Janelle Brown was most concerned about her finances when she left Kody Brown. As one of the family’s main breadwinners, ‘Sister Wives’ fans were confused. Still, there are a few reasons that Janelle was in financial trouble if she left her marriage.
Janelle Brown was presented as one of the breadwinners of the Brown family when Sister Wives began. Over a decade later, Janelle sat down for a confessional during season 18 of the series, bemoaning her financial situation. The mother of six noted she’d be walking away from her marriage with nothing. Her financial situation, she said, was precarious enough to make her feel stuck. So what exactly happened? What made Janelle Brown’s finances worse than Christine Brown’s and Meri Brown’s when they left Kody Brown? Three decisions made Janelle’s decision to leave Kody much more financially risky.

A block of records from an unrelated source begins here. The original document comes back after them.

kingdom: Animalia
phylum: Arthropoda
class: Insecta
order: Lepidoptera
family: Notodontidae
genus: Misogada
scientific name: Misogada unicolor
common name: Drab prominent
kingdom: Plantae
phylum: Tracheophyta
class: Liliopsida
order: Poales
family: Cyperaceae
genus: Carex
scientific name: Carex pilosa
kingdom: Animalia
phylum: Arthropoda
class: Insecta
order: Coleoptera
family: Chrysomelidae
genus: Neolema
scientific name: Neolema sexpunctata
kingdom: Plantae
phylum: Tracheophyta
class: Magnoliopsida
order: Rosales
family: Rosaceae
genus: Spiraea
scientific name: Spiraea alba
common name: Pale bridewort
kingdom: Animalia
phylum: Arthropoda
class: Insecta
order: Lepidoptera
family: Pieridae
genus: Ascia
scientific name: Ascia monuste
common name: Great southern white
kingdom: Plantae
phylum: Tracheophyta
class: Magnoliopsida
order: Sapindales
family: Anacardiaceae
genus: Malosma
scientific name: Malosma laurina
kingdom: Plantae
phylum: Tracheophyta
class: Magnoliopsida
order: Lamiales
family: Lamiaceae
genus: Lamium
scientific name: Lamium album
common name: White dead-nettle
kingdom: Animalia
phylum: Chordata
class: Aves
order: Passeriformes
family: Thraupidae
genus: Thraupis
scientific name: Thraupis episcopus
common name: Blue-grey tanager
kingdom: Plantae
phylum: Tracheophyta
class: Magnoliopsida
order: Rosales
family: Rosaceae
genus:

Janelle Brown used her own funds to help the family without the ability to replenish it
Janelle Brown was a proponent of plural marriage just like the rest of her family in 2010 when Sister Wives began. Even today, she seems open to the idea of entertaining polygamy again. Janelle was so in on the principle that she used most of her own finances to keep the Brown family afloat.
Before Sister Wives began, she used her money to help purchase the family’s Lehi, Utah home. Later, she and Meri Brown agreed to use their money to help pay off Robyn’s credit card debt. Janelle and Meri also handed over the profit from their Las Vegas home sales to help Robyn and Kody purchase their Arizona homestead.
The decision to help Kody and Robyn seemed like a sound family decision at the time, but it was fairly reckless when you think about where the Browns are today and how Kody and Robyn used and abused the other wives finances, including Janelle Brown’s. Meri had both her bed and breakfast and an MLM business to help her replenish lost funds. Janelle did not have those income streams.
She didn’t buy personal property, unlike her sister wives
Janelle Brown was the sister wife who went all-in on the Coyote Pass property. She didn’t look to purchase a house in the city when they first moved to the state. She held firm on her desire to avoid buying property because she was attached to the idea of building. That decision didn’t serve her well.
Christine Brown purchased a house in Flagstaff, Arizona, instead of renting. A red-hot real estate market when she left Kody meant the mother of six walked away with a nice profit when she sold the home. Christine purchased the property in 2018 for $520,000. According to property records, she unloaded the house in October 2021 for $700,000. While the $180,000 didn’t set Christine up for life, it helped ease her financial worries immediately following the split.
While Meri Brown didn’t purchase property in Flagstaff, she was smart to finance and run her own business away from the prying eyes of the Brown family. Before the family moved to Flagstaff, Meri purchased a small bed and breakfast in Utah. She financed the property alone after the Browns vetoed the idea of investing. Since renovating the house, she has run a successful, albeit small, business. Just like Christine, the inn wasn’t a big enough asset to assuage financial worries for life. Still, it was a safety net for Meri when she decided to completely cut ties with Kody and Robyn Brown. She also moved to the property after deciding to give up her Flagstaff rental.
An expensive RV wasn’t Janelle Brown’s finest financial decision
In early 2021, Janelle Brown made a rash financial decision to purchase a fifth wheel. Janelle said she hoped to have a summer adventure and finally get out onto the land the Brown family purchased ahead of their move to Arizona. The RV was purchased brand new for over $80,000, sight unseen. Janelle bought the camper without discussing the decision with Kody or her sister wives. The big expenditure led some viewers to assume Janelle Brown had her finances in order. That might not have been the case.
Based on Janelle’s recent insights on her financial situation, the fifth wheel purchase left her with little savings. Unlike a house or land, an RV does not gain equity once purchased. Rather, it depreciates, so the large purchase wasn’t an investment. While Janelle Brown still owns the fifth wheel, it doesn’t do much to shore up her finances after the end of her marriage.